Reichweite und Qualität: Das sind die Hauptindikatoren bei der Auswahl geeigneter Stellenportale. Die Wahl der richtigen Kanäle ist entscheidend für den Recruiting-Erfolg. Eine hohe Bewerberquote vergrößert die Auswahlmöglichkeit, gleichzeitig aber auch den Zeit- und Ressourcenaufwand der HR-Abteilung. Das Kriterium der Bewerberqualität bzw. Passgenauigkeit der Kandidaten ist deshalb mindestens genauso wichtig. Mit diesen Anforderungen im Hinterkopf kämpfen sich Recruiter durch den Dschungel der über 1.000 Stellenportale in Deutschland – und das, wenn sie sich auf Onlineplattformen beschränken. Als Recruiting-Kanal gehört die Online-Stellenbörse zu den beliebtesten Medien.

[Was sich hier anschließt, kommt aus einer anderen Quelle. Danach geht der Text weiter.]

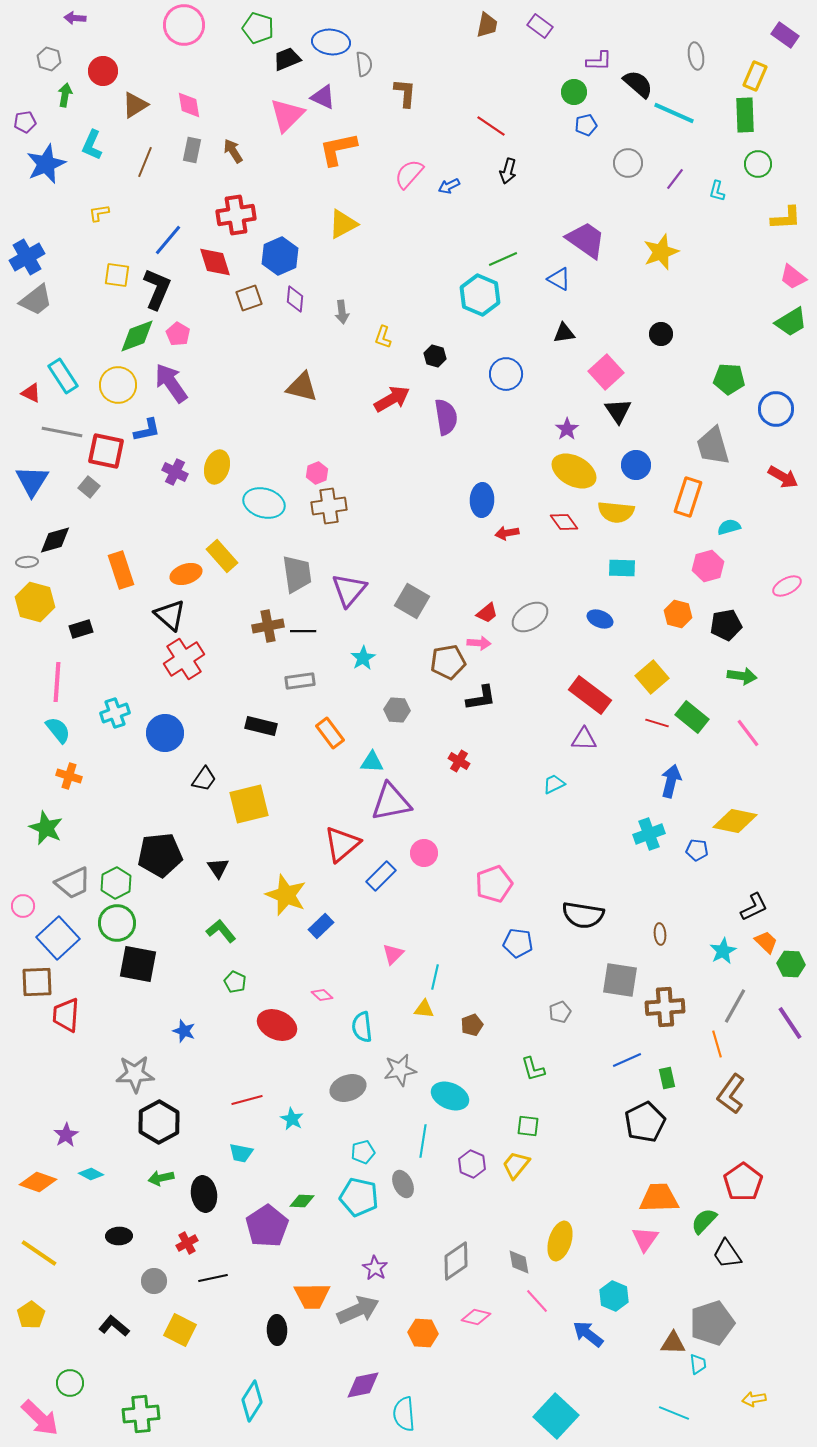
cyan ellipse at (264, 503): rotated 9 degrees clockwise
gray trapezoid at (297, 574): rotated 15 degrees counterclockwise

Rund ein Drittel aller Stellensuchenden greifen auf Onlineportale zurück, fast 40 % von ihnen konnten über das Medium eine neue Stelle finden, so die JobGuru-Umfrage „Bewerbungstrends 2016“. In einer weiteren Jobbörsen-Nutzerumfrage gaben 87 % der Jobsuchenden an, mehr als ein Stellenportal zu nutzen. Auch Arbeitgeber publizieren ihre Stellenanzeigen häufig in verschiedenen Online-Jobbörsen, um durch die höhere Sichtbarkeit eine Reichweiterverbesserung zu erzielen. Je nach Anzahl der gewählten Portale ist es sehr zeitaufwändig, die Inserate in jedem einzelnen Kanal zu schalten. Eine Möglichkeit zeitsparend und effizienzsteigernd zu agieren ist die Nutzung von Multi-Channel-Posting, also der Mehrfachschaltung von Stellenanzeigen. Per Mausklick kann die entsprechende Stellenanzeige auf mehreren Jobportalen gleichzeitig veröffentlicht werden. Nutzbar ist das Feature beispielsweise als Komponente einer geeigneten E-Recruiting-Software. Weniger sinnvoll ist es, die Stelle einfach in möglichst vielen Portalen zu streuen, um eine maximale Bewerberreichweite zu erzielen. Die Wahl der richtigen Jobportale ist entscheidend, um Streuverluste zu minimieren und die passende Zielgruppe zu erreichen.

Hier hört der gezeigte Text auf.